See : https://en.m.wikipedia.org/wiki/Secure_voice
It's all about bandwidth. At a minimum cellular voice signals have 4.7 kilobits of bandwidth per second.
Plus the cell phone network and the cell phones themselves, work really really hard, at compressing that data stream for human voices only.
So if you're going to use some acoustic coupling to send data acoustically over the cellular network, you're not going to get 4.7 kilobits per second, you're going to get less than that.
Encrypting your voice stream, is going to take some bandwidth, so let's say there's a 10% overhead, so we're at about 4 kilobits per second of total voice bandwidth after encryption.
http://www.whence.com/minimodem/ is a neat program that does software audio encoding and decoding so you could run a virtual modem from your desktop or phone.

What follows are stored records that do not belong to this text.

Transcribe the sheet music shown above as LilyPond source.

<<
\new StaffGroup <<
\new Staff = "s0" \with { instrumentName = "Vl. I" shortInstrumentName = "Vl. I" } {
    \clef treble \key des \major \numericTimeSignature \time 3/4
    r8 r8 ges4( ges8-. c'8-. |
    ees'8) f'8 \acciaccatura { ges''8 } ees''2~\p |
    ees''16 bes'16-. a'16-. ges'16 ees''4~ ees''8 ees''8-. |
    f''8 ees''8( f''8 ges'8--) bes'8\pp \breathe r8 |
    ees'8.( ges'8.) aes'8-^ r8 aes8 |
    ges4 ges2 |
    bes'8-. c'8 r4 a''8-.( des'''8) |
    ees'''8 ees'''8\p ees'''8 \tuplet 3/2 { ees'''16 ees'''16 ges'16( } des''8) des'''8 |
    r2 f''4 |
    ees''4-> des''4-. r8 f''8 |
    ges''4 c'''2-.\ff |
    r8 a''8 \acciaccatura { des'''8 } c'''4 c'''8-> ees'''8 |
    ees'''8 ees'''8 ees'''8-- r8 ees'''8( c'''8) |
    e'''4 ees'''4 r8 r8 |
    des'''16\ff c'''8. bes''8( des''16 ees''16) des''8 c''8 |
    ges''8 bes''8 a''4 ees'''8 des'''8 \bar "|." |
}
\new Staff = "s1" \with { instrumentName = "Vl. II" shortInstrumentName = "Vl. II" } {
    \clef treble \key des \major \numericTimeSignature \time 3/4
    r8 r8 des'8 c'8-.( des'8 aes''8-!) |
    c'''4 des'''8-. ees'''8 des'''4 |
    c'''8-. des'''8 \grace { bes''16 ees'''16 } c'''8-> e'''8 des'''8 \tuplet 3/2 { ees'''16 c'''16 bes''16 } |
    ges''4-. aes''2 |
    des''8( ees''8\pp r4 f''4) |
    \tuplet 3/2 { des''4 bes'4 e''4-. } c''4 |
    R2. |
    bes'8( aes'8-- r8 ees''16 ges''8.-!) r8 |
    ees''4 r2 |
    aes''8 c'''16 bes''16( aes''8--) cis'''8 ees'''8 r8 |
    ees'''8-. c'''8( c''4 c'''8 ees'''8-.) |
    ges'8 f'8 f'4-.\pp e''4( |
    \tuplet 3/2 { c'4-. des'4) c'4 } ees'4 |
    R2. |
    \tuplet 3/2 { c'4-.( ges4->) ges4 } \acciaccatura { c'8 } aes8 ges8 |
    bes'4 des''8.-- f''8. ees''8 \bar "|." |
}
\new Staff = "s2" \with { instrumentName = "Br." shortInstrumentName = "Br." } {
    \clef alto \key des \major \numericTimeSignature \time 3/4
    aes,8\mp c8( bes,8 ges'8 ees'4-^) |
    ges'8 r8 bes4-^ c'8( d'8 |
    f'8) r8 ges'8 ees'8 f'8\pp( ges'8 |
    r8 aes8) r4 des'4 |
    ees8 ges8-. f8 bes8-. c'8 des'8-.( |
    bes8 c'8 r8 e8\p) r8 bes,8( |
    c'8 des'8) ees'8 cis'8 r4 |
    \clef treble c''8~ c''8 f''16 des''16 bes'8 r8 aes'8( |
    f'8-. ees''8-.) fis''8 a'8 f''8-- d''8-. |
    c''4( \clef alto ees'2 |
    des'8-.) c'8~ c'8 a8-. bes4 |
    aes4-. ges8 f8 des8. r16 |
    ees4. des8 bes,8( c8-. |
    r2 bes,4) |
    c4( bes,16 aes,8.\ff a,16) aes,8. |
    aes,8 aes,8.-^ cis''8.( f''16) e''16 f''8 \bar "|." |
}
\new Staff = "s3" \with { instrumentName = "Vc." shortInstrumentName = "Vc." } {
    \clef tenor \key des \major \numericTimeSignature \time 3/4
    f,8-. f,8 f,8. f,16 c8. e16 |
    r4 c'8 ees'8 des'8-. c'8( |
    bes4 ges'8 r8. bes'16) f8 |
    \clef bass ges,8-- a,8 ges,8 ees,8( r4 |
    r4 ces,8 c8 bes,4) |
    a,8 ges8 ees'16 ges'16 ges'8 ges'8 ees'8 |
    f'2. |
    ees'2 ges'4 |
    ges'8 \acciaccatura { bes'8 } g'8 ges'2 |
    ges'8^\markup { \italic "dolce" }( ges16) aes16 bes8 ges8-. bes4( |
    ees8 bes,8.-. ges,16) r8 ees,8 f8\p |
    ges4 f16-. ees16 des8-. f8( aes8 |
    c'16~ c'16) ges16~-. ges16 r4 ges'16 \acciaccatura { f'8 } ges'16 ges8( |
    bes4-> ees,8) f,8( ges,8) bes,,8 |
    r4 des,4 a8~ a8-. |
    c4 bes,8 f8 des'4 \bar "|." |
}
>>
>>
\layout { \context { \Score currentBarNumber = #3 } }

Here is a demonstration of the general concept: https://www.youtube.com/watch?v=uQqWHLZjOjA
https://spectrum.ieee.org/why-mobile-voice-quality-still-stinksand-how-to-fix-it
Here is some secure voice modulation demonstrations that you could use as a starting point: https://www.youtube.com/watch?v=BLKHf40K0Wk
This program does exactly what you want. Implement secure voice in software. You would just have to transmit this over your cell phone. It's possible this could be built out for Android for your specific use case, but right now it's built for generalized radio transmission. So you could build two of these, for either party. And connect via audio call over the cell phone. You just might not get as much bandwidth, and call quality as you want. You'd have to keep reducing the settings until it worked
https://github.com/aarmono/crypto_transceiver_instructions
One big obstacle, is you're going to have to do physical key exchange for your endpoints. If you use the internet for that key exchange, you might as well use encrypted voip.